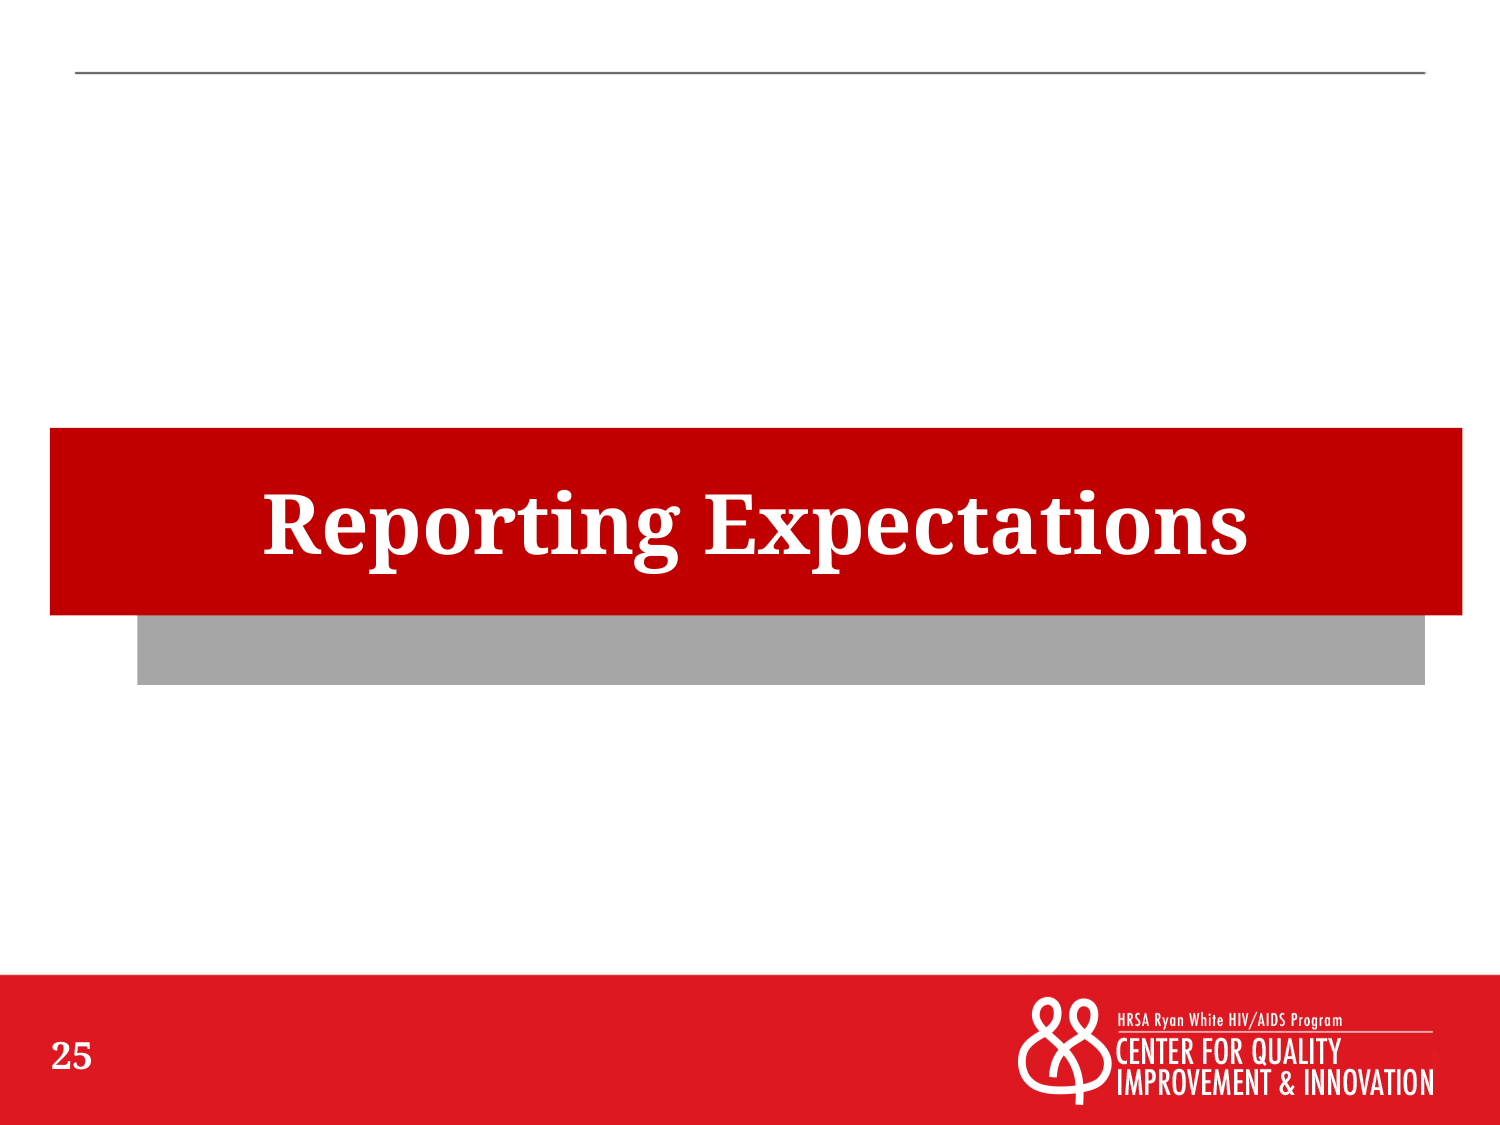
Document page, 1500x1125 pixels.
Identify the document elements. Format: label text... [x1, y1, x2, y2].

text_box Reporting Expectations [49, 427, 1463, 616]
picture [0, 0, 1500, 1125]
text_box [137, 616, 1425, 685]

● ● ● ● ●

**TO-DO ITEM:** A word-for-word copy of the records is needed, with no pictures carried over.

**OUTPUT OF THE EXERCISE:**
Document page, 1500x1125 pixels.
Identify the document elements. Format: label text... [x1, y1, x2, y2].

text_box Reporting Expectations [49, 427, 1463, 616]
picture [0, 0, 1500, 1125]
text_box [137, 616, 1425, 685]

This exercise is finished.